About this task:
Reproduce word for word the part of the listing that opens with the line containing "gal Putra Paceklik Gelar All England 25" and runs through the end of the listing, including both of those ends. Leave the pictures out.

-- Supplied records follows --

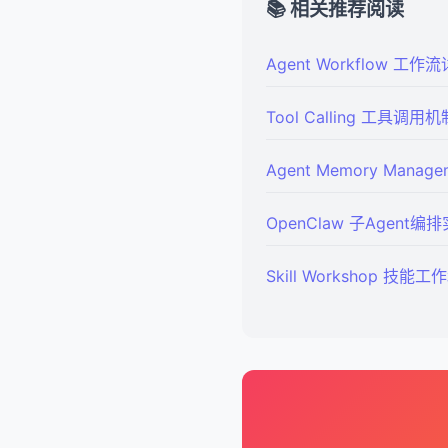
📚 相关推荐阅读
Agent Workflow 工作
Tool Calling 工具调用机
Agent Memory Mana
OpenClaw 子Agent
Skill Workshop 技能工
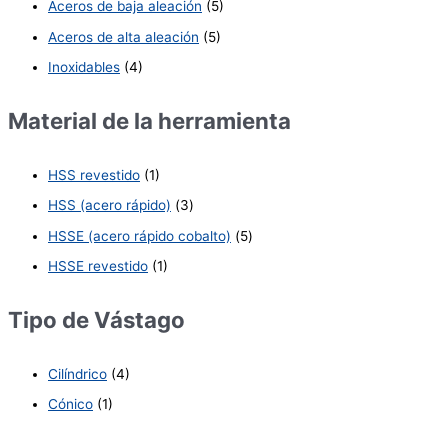
Aceros de baja aleación
(5)
Aceros de alta aleación
(5)
Inoxidables
(4)
Material de la herramienta
HSS revestido
(1)
HSS (acero rápido)
(3)
HSSE (acero rápido cobalto)
(5)
HSSE revestido
(1)
Tipo de Vástago
Cilíndrico
(4)
Cónico
(1)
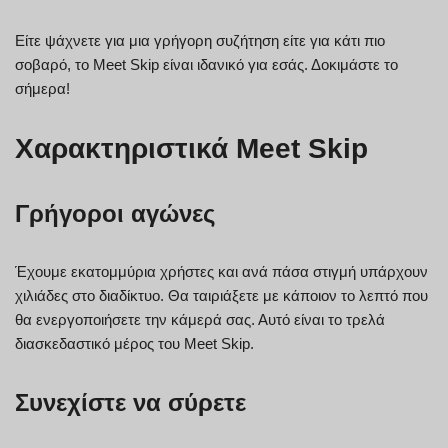
Είτε ψάχνετε για μια γρήγορη συζήτηση είτε για κάτι πιο
σοβαρό, το Meet Skip είναι ιδανικό για εσάς. Δοκιμάστε το
σήμερα!
Χαρακτηριστικά Meet Skip
Γρήγοροι αγώνες
Έχουμε εκατομμύρια χρήστες και ανά πάσα στιγμή υπάρχουν
χιλιάδες στο διαδίκτυο. Θα ταιριάξετε με κάποιον το λεπτό που
θα ενεργοποιήσετε την κάμερά σας. Αυτό είναι το τρελά
διασκεδαστικό μέρος του Meet Skip.
Συνεχίστε να σύρετε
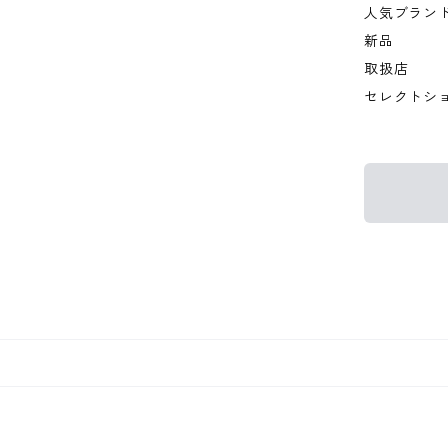
人気ブラン
新品
取扱店
セレクトシ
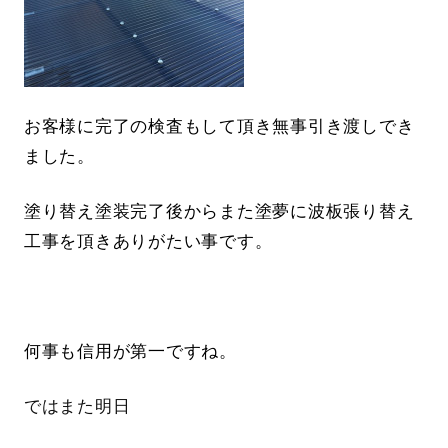
お客様に完了の検査もして頂き無事引き渡しでき
ました。
塗り替え塗装完了後からまた塗夢に波板張り替え
工事を頂きありがたい事です。
何事も信用が第一ですね。
ではまた明日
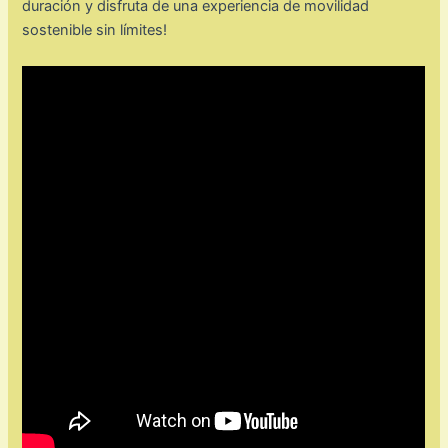
duración y disfruta de una experiencia de movilidad
sostenible sin límites!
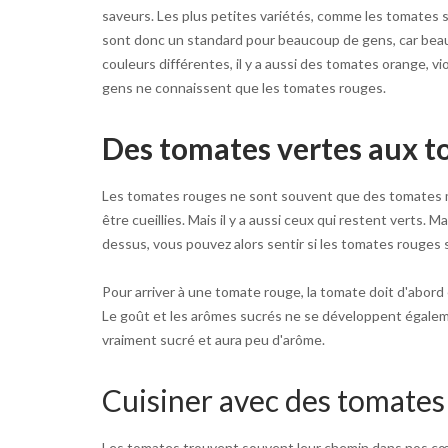
saveurs. Les plus petites variétés, comme les tomates 
sont donc un standard pour beaucoup de gens, car beau
couleurs différentes, il y a aussi des tomates orange, vi
gens ne connaissent que les tomates rouges.
Des tomates vertes aux t
Les tomates rouges ne sont souvent que des tomates mû
être cueillies. Mais il y a aussi ceux qui restent ver
dessus, vous pouvez alors sentir si les tomates rouges 
Pour arriver à une tomate rouge, la tomate doit d'abor
Le goût et les arômes sucrés ne se développent égalem
vraiment sucré et aura peu d'arôme.
Cuisiner avec des tomates
Les tomates trouvent souvent leur chemin dans nos cœurs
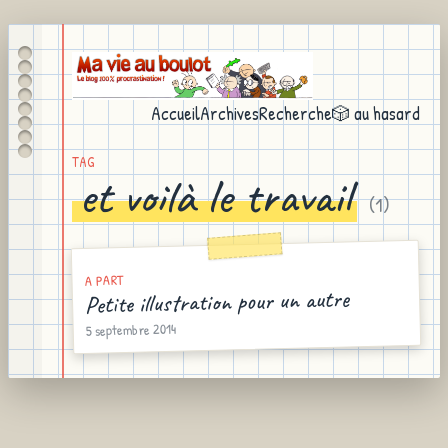
Accueil
Archives
Recherche
🎲 au hasard
TAG
et voilà le travail
(
1
)
A PART
Petite illustration pour un autre
5 septembre 2014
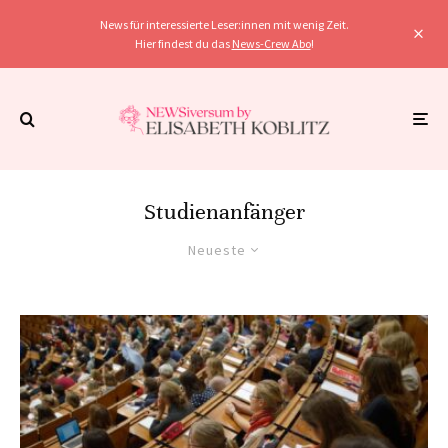
News für interessierte Leser:innen mit wenig Zeit.
Hier findest du das
News-Crew Abo
!
Studienanfänger
Neueste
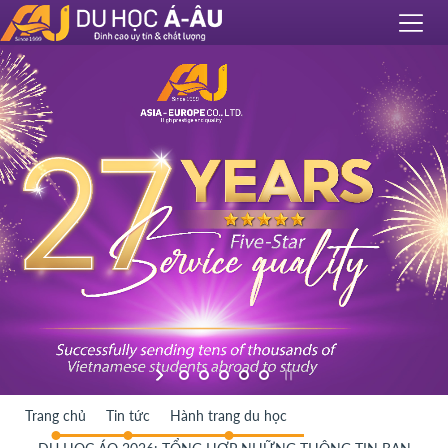
Trang chủ
Tin tức
Hành trang du học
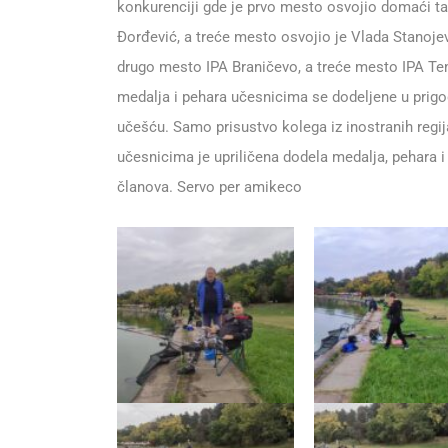
konkurenciji gde je prvo mesto osvojio domaći ta
Đorđević, a treće mesto osvojio je Vlada Stanoje
drugo mesto IPA Braničevo, a treće mesto IPA Tem
medalja i pehara učesnicima se dodeljene u prig
učešću. Samo prisustvo kolega iz inostranih reg
učesnicima je upriličena dodela medalja, pehara i 
članova. Servo per amikeco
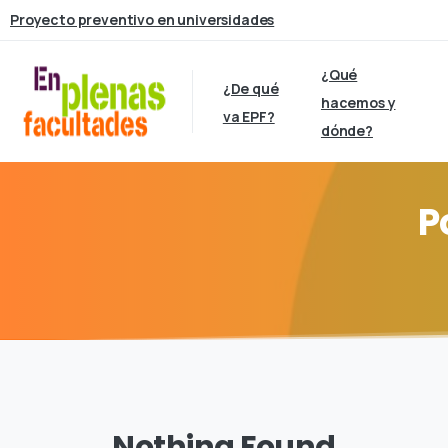
Proyecto preventivo en universidades
¿Qué
¿De qué
hacemos y
va EPF?
dónde?
P
Nothing Found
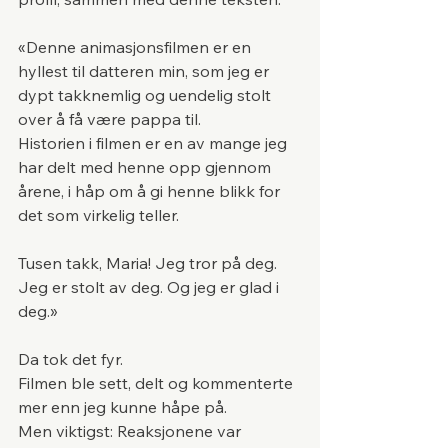
«Denne animasjonsfilmen er en 
hyllest til datteren min, som jeg er 
dypt takknemlig og uendelig stolt 
over å få være pappa til.
Historien i filmen er en av mange jeg 
har delt med henne opp gjennom 
årene, i håp om å gi henne blikk for 
det som virkelig teller.
Tusen takk, Maria! Jeg tror på deg. 
Jeg er stolt av deg. Og jeg er glad i 
deg.»
Da tok det fyr.
Filmen ble sett, delt og kommenterte 
mer enn jeg kunne håpe på. 
Men viktigst: Reaksjonene var 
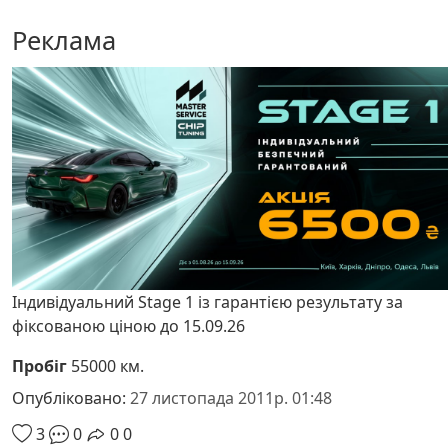
Реклама
Індивідуальний Stage 1 із гарантією результату за
фіксованою ціною до 15.09.26
Пробіг
55000 км.
Опубліковано:
27 листопада 2011р. 01:48
3
0
0
0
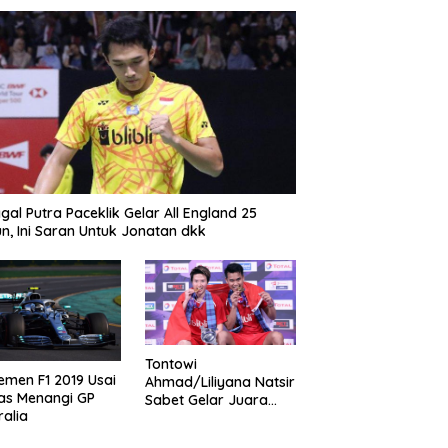
gal Putra Paceklik Gelar All England 25
n, Ini Saran Untuk Jonatan dkk
Tontowi
emen F1 2019 Usai
Ahmad/Liliyana Natsir
as Menangi GP
Sabet Gelar Juara
ralia
Dunia Kedua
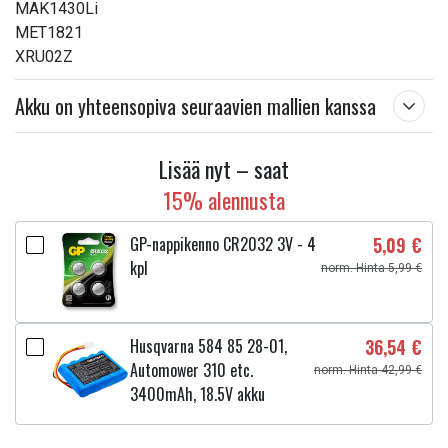
MAK1430Li
MET1821
XRU02Z
Akku on yhteensopiva seuraavien mallien kanssa
Lisää nyt – saat
15% alennusta
GP-nappikenno CR2032 3V - 4
5,09 €
kpl
norm. Hinta 5,99 €
Husqvarna 584 85 28-01,
36,54 €
Automower 310 etc.
norm. Hinta 42,99 €
3400mAh, 18.5V akku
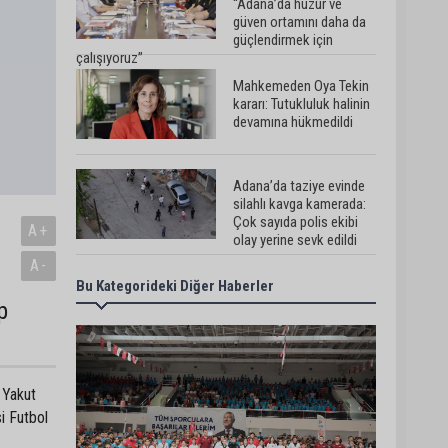
“Adana’da huzur ve
güven ortamını daha da
güçlendirmek için
çalışıyoruz”
Mahkemeden Oya Tekin
kararı: Tutukluluk halinin
devamına hükmedildi
Adana’da taziye evinde
silahlı kavga kamerada:
Çok sayıda polis ekibi
A+
olay yerine sevk edildi
A-
Bu Kategorideki Diğer Haberler
Adana’da parktaki OED
cihazını çalan şüpheli
p
tutuklandı
Seyhan’da fırın ve
 Yakut
pastanelere hijyen
i Futbol
denetimi gerçekleştirildi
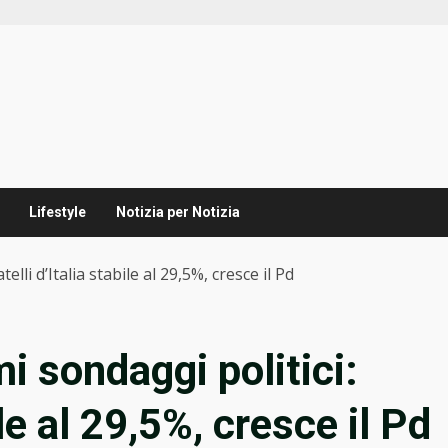
Lifestyle
Notizia per Notizia
elli d’Italia stabile al 29,5%, cresce il Pd
mi sondaggi politici:
ile al 29,5%, cresce il Pd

-- Supplied records concluded --

Solution to the exercise:
gal Putra Paceklik Gelar All England 25
n, Ini Saran Untuk Jonatan dkk
Tontowi
emen F1 2019 Usai
Ahmad/Liliyana Natsir
as Menangi GP
Sabet Gelar Juara
ralia
Dunia Kedua
MAK1430Li
MET1821
XRU02Z
Akku on yhteensopiva seuraavien mallien kanssa
Lisää nyt – saat
15% alennusta
GP-nappikenno CR2032 3V - 4
5,09 €
kpl
norm. Hinta 5,99 €
Husqvarna 584 85 28-01,
36,54 €
Automower 310 etc.
norm. Hinta 42,99 €
3400mAh, 18.5V akku
“Adana’da huzur ve
güven ortamını daha da
güçlendirmek için
çalışıyoruz”
Mahkemeden Oya Tekin
kararı: Tutukluluk halinin
devamına hükmedildi
Adana’da taziye evinde
silahlı kavga kamerada:
Çok sayıda polis ekibi
A+
olay yerine sevk edildi
A-
Bu Kategorideki Diğer Haberler
Adana’da parktaki OED
cihazını çalan şüpheli
p
tutuklandı
Seyhan’da fırın ve
 Yakut
pastanelere hijyen
i Futbol
denetimi gerçekleştirildi
Lifestyle
Notizia per Notizia
elli d’Italia stabile al 29,5%, cresce il Pd
mi sondaggi politici:
ile al 29,5%, cresce il Pd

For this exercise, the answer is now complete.